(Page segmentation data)
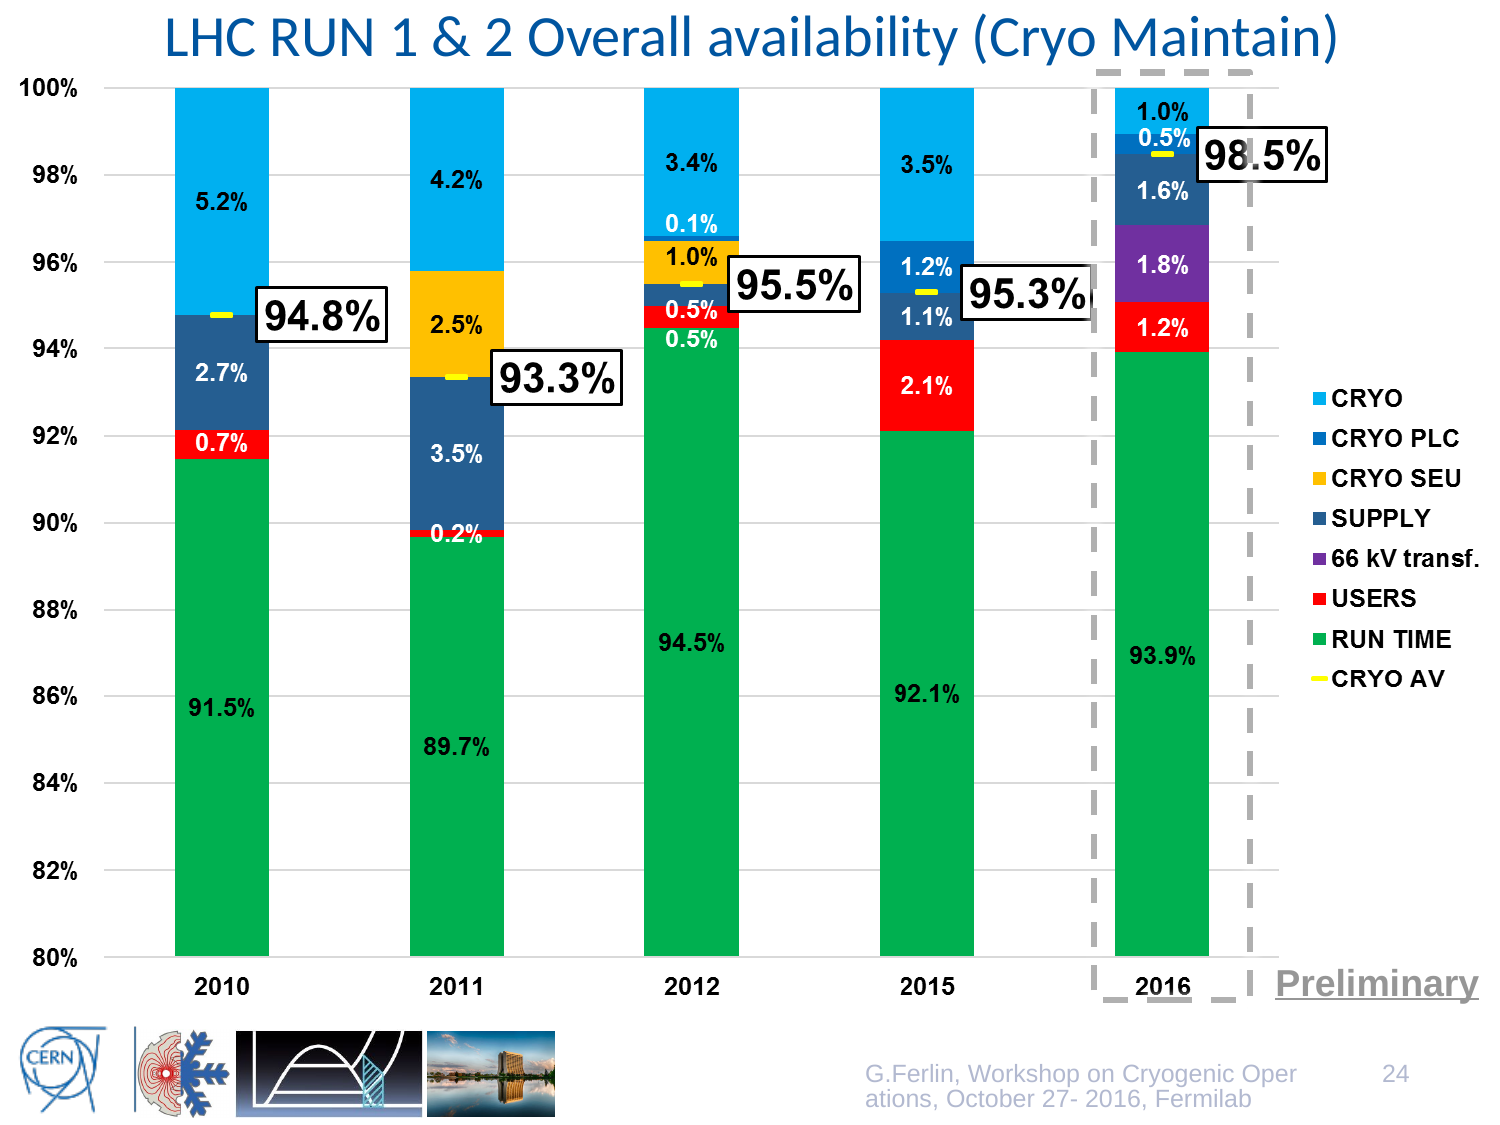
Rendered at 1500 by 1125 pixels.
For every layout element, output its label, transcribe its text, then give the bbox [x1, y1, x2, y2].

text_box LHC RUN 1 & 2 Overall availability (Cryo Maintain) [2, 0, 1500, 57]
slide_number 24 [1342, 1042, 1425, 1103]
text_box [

Work to be completed
Write the data out again exactly, but without its images.

Response to the task
Rendered at 1500 by 1125 pixels.
For every layout element, output its label, transcribe its text, then give the bbox [x1, y1, x2, y2].

text_box LHC RUN 1 & 2 Overall availability (Cryo Maintain) [2, 0, 1500, 57]
slide_number 24 [1342, 1042, 1425, 1103]
text_box [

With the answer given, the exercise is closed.